Thursday, April 10, 2014

Going Wrong: Why the Load Time... This Time

These runs never make sense or go smoothly. The second I saw it, I tried to refuse it. Somehow dispatch managed to overlook my independent contractor status and left the run on me. Sigh...

They follow a general pattern. There are parts storage caches here and there throughout the metro. When I say parts, I refer to parts for repairing a certain type of machine commonly used in many businesses. It's one of those machines where if I told you which kind of machine, you'd instantly put a company name to it. It's the same as if I mentioned needing to wipe my nose and you thought "Kleenex" because the brand name has become synonymous with the product. The product and company are not going to be the one everybody first thinks of, but I'm still not giving you any more hints. I did sign a confidentiality agreement and you don't get the names of our customers.

These storage caches are, logically, in large storage units. What we are given is the address, the number of the unit, and a number for the specific box we are to pick up. They always give a couple "suggestions" for which shelf we are most likely to find the box on, such as 1D or 6A. The number matches a stack of shelves and the letter matches the shelf in that stack. They may not be on that exact shelf, however, but we are promised it will be near. Most reassuring, that.

What they do not give is the code for the gate into the storage unit. Nor the combination for the padlock securing the door. So we have to call dispatch, and they have to call the customer for the gate code. The padlock code they have, just don't bother to give it to us with the run. Ever.  We have to call. Write them both down. You may need them more than once. Oh, and if it's the dark half of the year, since these always come around suppertime, a strong, reliable flashlight is handy. The storage units are not lit. Headlights don't quite manage the job.

Once you are in the facility, pulled up to the right door, and are entering the code into the lock, there is always the question of which of three positions visible the numbers line up in. Hold out your three middle fingers so they are parallel. Imagine you are writing the numbers on those fingers. Do you use the top finger? Middle? Bottom? That's what these locks look like, with those numbers on the bottom, and locked as they are, they line up at an angle distinctly unfriendly to necks. Just for fun, imagine it's January, you can't move those tiny numbers with gloves on, you can't really see the numbers because there's no light, and you have to hold this danged piece of sub-zero metal while you try to figure it all out.

========================================================================

What the exercise asks » Update the post on storage-unit runs from "These runs never" to "on me. Sigh...", replacing "independent contractor status" with "freelance status".

========================================================================

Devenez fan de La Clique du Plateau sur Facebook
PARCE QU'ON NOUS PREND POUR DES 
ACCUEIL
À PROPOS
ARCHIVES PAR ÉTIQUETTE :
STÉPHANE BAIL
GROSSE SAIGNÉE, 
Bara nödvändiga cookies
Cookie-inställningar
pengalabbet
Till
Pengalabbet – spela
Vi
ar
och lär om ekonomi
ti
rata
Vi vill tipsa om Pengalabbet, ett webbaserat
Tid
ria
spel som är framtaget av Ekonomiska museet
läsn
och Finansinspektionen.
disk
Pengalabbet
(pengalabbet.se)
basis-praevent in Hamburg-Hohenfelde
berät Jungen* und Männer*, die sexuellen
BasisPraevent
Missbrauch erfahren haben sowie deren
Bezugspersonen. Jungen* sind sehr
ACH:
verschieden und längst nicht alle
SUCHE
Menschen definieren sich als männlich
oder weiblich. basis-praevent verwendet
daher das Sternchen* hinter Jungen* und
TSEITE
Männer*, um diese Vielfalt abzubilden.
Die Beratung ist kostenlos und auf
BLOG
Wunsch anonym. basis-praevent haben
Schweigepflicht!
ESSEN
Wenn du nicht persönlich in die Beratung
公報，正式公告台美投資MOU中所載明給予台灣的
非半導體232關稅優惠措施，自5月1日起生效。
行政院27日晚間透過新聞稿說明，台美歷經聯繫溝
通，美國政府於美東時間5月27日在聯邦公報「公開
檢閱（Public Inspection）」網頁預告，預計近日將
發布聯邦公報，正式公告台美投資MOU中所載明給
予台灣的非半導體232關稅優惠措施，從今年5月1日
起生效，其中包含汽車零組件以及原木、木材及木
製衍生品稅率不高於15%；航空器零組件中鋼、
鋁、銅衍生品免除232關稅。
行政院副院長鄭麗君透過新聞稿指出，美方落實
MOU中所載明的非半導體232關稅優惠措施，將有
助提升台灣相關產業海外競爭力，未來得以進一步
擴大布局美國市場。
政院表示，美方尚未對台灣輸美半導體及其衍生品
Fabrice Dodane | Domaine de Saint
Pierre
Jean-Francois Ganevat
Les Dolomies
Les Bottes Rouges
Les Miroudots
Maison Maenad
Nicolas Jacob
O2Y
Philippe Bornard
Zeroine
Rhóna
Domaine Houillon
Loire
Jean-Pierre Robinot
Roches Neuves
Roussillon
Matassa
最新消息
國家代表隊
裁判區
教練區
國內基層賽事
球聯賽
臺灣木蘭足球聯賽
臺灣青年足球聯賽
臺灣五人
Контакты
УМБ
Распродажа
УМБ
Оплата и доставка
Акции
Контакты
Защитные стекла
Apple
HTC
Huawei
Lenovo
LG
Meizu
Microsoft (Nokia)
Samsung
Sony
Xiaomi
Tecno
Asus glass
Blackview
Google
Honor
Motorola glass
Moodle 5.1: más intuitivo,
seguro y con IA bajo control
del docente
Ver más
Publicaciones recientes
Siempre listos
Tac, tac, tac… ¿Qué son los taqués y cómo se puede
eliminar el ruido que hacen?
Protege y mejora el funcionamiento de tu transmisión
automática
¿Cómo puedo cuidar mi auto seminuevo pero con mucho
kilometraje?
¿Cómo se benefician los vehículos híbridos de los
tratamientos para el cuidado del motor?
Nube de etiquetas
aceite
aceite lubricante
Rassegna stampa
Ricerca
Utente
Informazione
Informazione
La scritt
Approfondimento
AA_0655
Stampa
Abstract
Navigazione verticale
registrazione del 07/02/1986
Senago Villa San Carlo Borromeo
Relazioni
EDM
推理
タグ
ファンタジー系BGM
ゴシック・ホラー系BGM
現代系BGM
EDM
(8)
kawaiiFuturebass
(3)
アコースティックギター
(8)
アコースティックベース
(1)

========================================================================

Solution to this task »
These runs never make sense or go smoothly. The second I saw it, I tried to refuse it. Somehow dispatch managed to overlook my freelance status and left the run on me. Sigh...